(Recorded data)

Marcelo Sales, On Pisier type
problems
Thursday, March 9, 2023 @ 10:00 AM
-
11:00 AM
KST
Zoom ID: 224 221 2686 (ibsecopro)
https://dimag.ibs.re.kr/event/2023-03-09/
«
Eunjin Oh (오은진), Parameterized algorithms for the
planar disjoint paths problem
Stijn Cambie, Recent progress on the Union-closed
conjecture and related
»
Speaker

(End Recorded data)

- Task description -
Present the lines above as a Markdown table with two columns, Row and Text, numbering each row and leaving out any blank lines.

- Solution for this task -
| Row | Text |
|---|---|
| 1 | Marcelo Sales, On Pisier type |
| 2 | problems |
| 3 | Thursday, March 9, 2023 @ 10:00 AM |
| 4 | - |
| 5 | 11:00 AM |
| 6 | KST |
| 7 | Zoom ID: 224 221 2686 (ibsecopro) |
| 8 | https://dimag.ibs.re.kr/event/2023-03-09/ |
| 9 | « |
| 10 | Eunjin Oh (오은진), Parameterized algorithms for the |
| 11 | planar disjoint paths problem |
| 12 | Stijn Cambie, Recent progress on the Union-closed |
| 13 | conjecture and related |
| 14 | » |
| 15 | Speaker |